▶ **Aim of the task**: Write out the entries from the line with "Approximately how many" to the line with "What is the", both included, and leave the pictures out.

▶ **Exercise materials**:
=== Begin Enclosure ===

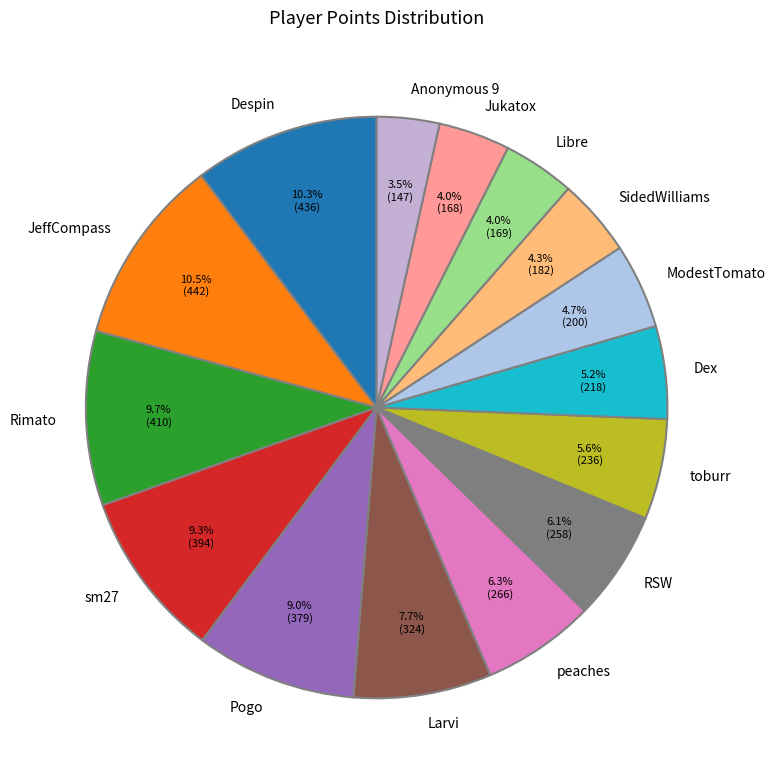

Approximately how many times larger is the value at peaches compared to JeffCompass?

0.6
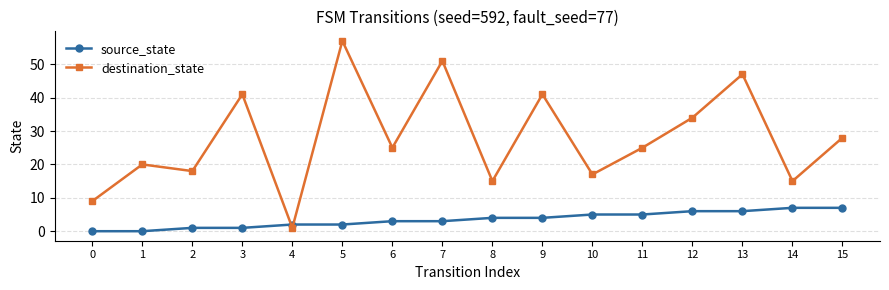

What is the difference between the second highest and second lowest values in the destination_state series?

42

=== End Enclosure ===
=== Begin Enclosure ===

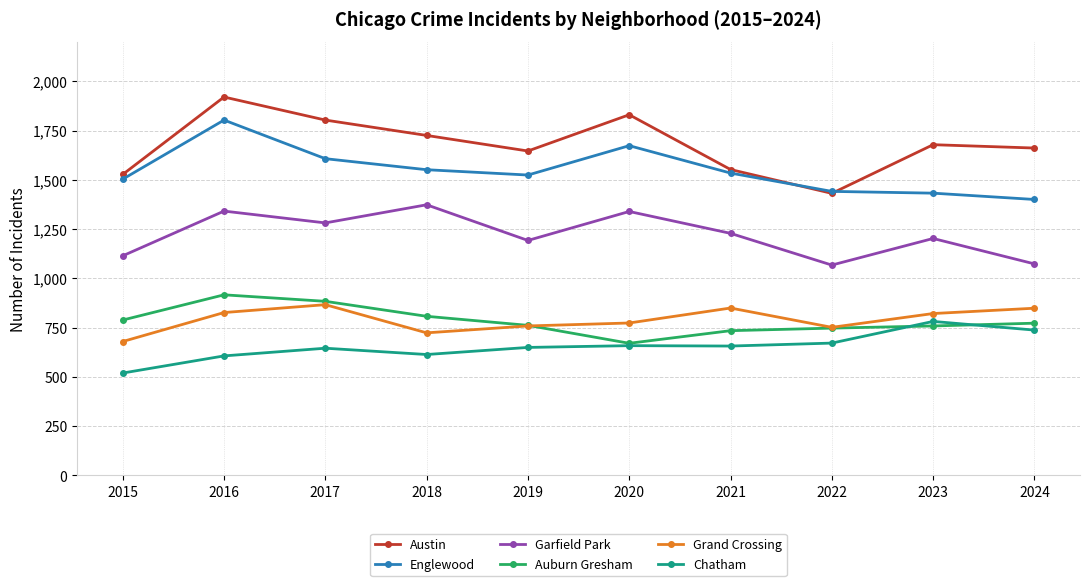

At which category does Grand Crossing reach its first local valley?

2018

=== End Enclosure ===

▶ **Written response**:
Approximately how many times larger is the value at peaches compared to JeffCompass?

0.6

What is the difference between the second highest and second lowest values in the destination_state series?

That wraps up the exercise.